Both crews are back in their home port, having been gone for four months. The timing of the return was scheduled to allow the sailors to be with friends and family for the Easter holiday.
The 400 sailors on the Cowpens (CG-63), a Ticonderoga-class 567-foot long guided missile cruiser, last left port this past September. A month later, the crew was giving assistance to the Filipino residents most affected by the Haiyan super typhoon.
The ship carries the nickname “Mighty Moo”, and its unusal name commemorates a battle fought on January 17, 1781, during the American Revolution. A small group of colonials were able to withstand and eventually capture a much larger force of the British Army. The fighting occured in an area called the “Cowpens” in South Carolina. The ship was launched on its maiden voyage on March 11, 1989.

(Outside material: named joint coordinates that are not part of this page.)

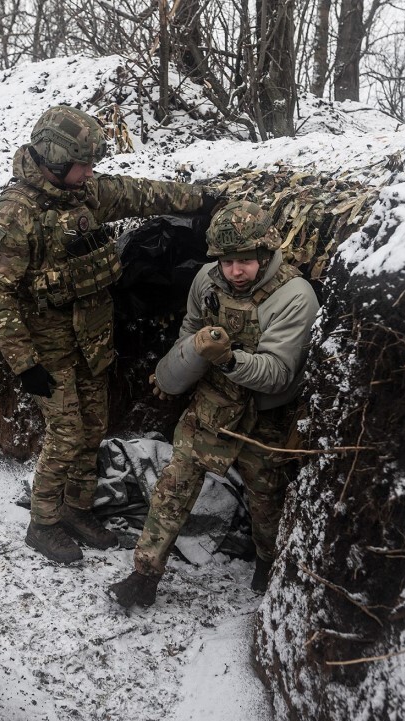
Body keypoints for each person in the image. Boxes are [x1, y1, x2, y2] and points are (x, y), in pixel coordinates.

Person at [0, 104, 218, 564]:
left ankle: (78, 510)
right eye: (83, 164)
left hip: (91, 341)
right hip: (48, 351)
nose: (91, 173)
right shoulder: (15, 216)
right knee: (66, 435)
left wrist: (201, 200)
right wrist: (25, 364)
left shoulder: (85, 194)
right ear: (54, 158)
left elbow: (142, 194)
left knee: (93, 430)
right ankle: (43, 523)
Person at [109, 200, 320, 608]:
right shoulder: (207, 281)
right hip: (212, 404)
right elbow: (189, 331)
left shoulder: (295, 296)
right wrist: (180, 365)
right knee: (173, 487)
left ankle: (266, 561)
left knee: (266, 501)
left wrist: (227, 358)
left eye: (244, 261)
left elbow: (279, 373)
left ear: (265, 253)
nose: (234, 272)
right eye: (226, 261)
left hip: (265, 417)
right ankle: (143, 574)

Meanwhile, the 509-foot USS Spruance (DDG-111), an Arleigh Burke-class guided missile destroyer, with its 260 naval personnel, departed Naval Base San Diego in October 2013, on its assignment to both the East and South China Seas, the Yellow Sea, and the Singapore Strait. While there at the tip of the Malay peninsula, a sailor from the Philippines was rescued by the Spruance after falling overboard.
The Spruance was commissioned in 2012 and honors Admiral Raymond Spruance. He was a cruiser commander during and after the Second World War who worked closely with Admiral William Halsey and eventually followed Admiral Chester Nimitz as the commander of the Pacific Fleet. Sprunce went on to be the commandant of the Naval War College and then the U.S. ambassador to the Philippines.
Both ships were built at the Bath Iron Works shipyard, located on the Kennebec River in Bath, Maine.